A Health, Education and Welfare Department report to Congress in 1959, during the Republican administration of Dwight Eisenhower, took no position on what the federal government should do but stated "a larger proportion of the aged than of other persons must turn to public assistance for payment of their medical bills or rely on 'free' care from hospitals and physicians."
Paul advocates a return to an era when doctors would treat the needy for free. But even in the old days, charity came with a cost. Research from the pre-Medicare era shows that the cost of free care was transferred to paying customers and the insurance industry.
ROMNEY: "I could have stayed in Detroit, like him, and gotten pulled up in the car company. I went off on my own. I didn't inherit money from my parents. What I have, I earned. I worked hard, the American way."
THE FACTS: It's true there's no evidence Romney's wealthy family gave him a trust fund, or helped him secure a job at Bain Capital, where he would ultimately make his fortune. But it's not entirely the case that his success is wholly the result of his own hard work.
Romney's father, George, was an automobile industry CEO and a Michigan governor. He paid for Mitt to attend the Cranbrook School, a private boarding school in the Detroit area. The education didn't hurt Romney's ability to get into Harvard, where he earned law and business degrees in 1975.
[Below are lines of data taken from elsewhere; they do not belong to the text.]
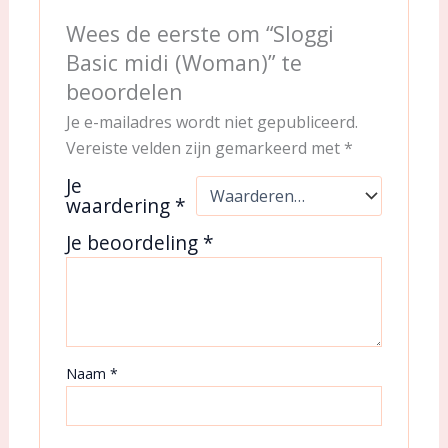
Wees de eerste om “Sloggi
Basic midi (Woman)” te
beoordelen
Je e-mailadres wordt niet gepubliceerd.
Vereiste velden zijn gemarkeerd met
*
Je
waardering
*
Je beoordeling
*
Naam
*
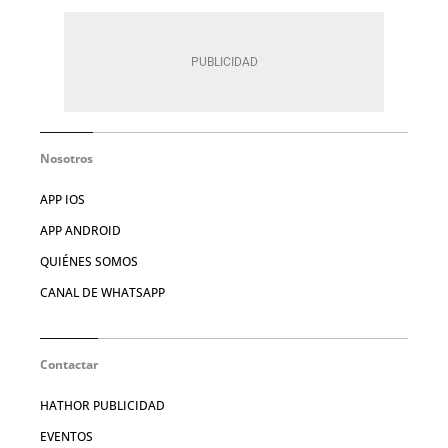
Nosotros
APP IOS
APP ANDROID
QUIÉNES SOMOS
CANAL DE WHATSAPP
Contactar
HATHOR PUBLICIDAD
EVENTOS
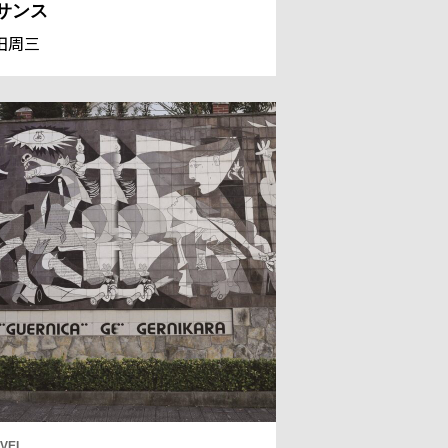
サンス
田周三
VEL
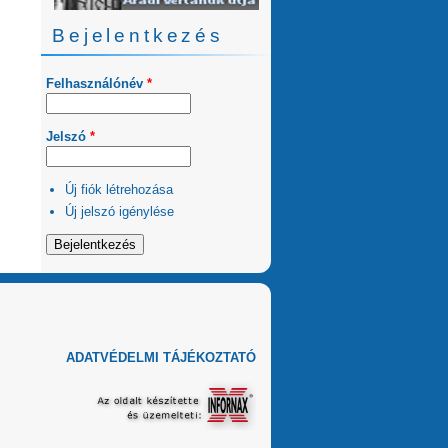
Bejelentkezés
Felhasználónév
*
Jelszó
*
Új fiók létrehozása
Új jelszó igénylése
ADATVÉDELMI TÁJÉKOZTATÓ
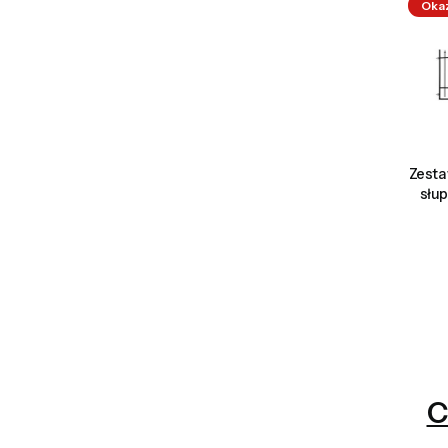
Oka
Zesta
słu
C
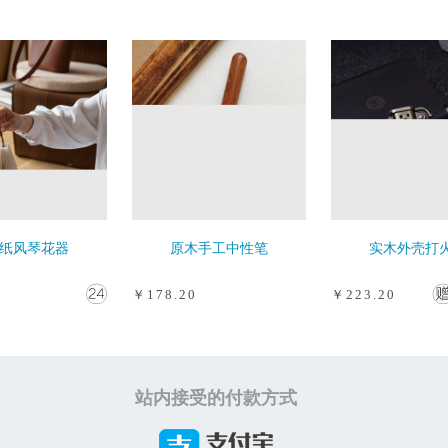
纸风琴花器
原木手工中性笔
实木外壳打
￥178.20
￥223.20
站内接受的付款方式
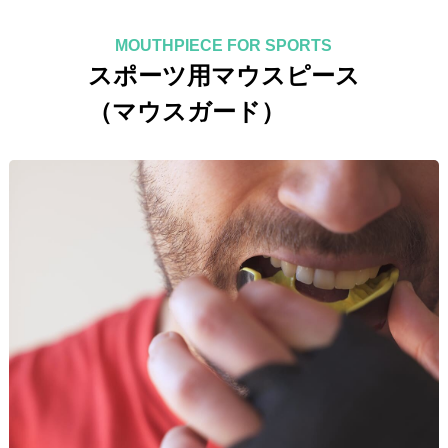
MOUTHPIECE FOR SPORTS
スポーツ用マウスピース
（マウスガード）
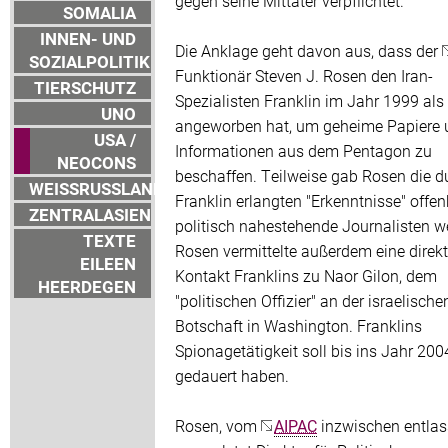
gegen seine Mittäter verpflichtet.
SOMALIA
INNEN- UND
Die Anklage geht davon aus, dass der
SOZIALPOLITIK
Funktionär Steven J. Rosen den Iran-
TIERSCHUTZ
Spezialisten Franklin im Jahr 1999 als
UNO
angeworben hat, um geheime Papiere 
USA /
Informationen aus dem Pentagon zu
NEOCONS
beschaffen. Teilweise gab Rosen die d
WEISSRUSSLAND
Franklin erlangten "Erkenntnisse" offe
ZENTRALASIEN
politisch nahestehende Journalisten we
TEXTE
Rosen vermittelte außerdem eine direk
EILEEN
Kontakt Franklins zu Naor Gilon, dem
HEERDEGEN
"politischen Offizier" an der israelische
Botschaft in Washington. Franklins
Spionagetätigkeit soll bis ins Jahr 200
gedauert haben.
Rosen, vom
AIPAC
inzwischen entlas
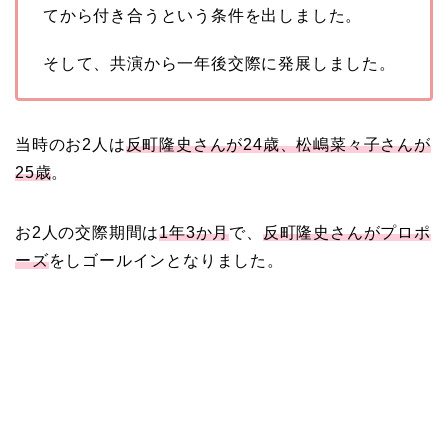
てから付き合うという条件を出しました。
そして、共演から一年後交際に発展しました。
当時のお2人は
反町隆史さんが24歳、松嶋菜々子さんが
25歳
。
お2人の交際期間は
1年3か月
で、
反町隆史さんがプロポ
ーズ
をしゴールインとなりました。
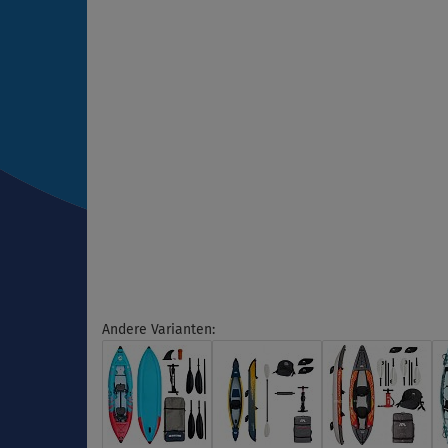
Andere Varianten:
While Romney appears to have gotten a job at Bain out of college on his own, the Boston Globe book "The Real Romney" reports that Romney's parents helped him and his wife buy their first home when he was in his early 20s.
On Thursday night, the Romney campaign did not dispute the finding that Romney's parents helped pay for that house, in the Boston suburb of Belmont.
ROMNEY: "The executive order is a beginning process. It's one thing, but it doesn't completely eliminate Obamacare. ... We have to go after a complete repeal. And that's going to have to have to happen with a House and a Senate, hopefully, that are Republican."
THE FACTS: With that statement, Romney essentially corrected his repeated suggestions in early debates and speeches that he would eliminate President Barack Obama's health care law with a stroke of the pen on his first day in office — a power no president has.
In one variation of the claim, he had vowed in a Sept. 7 debate that on Day One, he would sign an executive order "granting a waiver from Obamacare to all 50 states." This, despite the fact that the law lays out an onerous process for letting individual states off the hook from its requirements, and that process cannot begin until 2017.
Now he acknowledges the political reality that a Republican president would need Republican control of Congress to have a strong shot at repealing the law.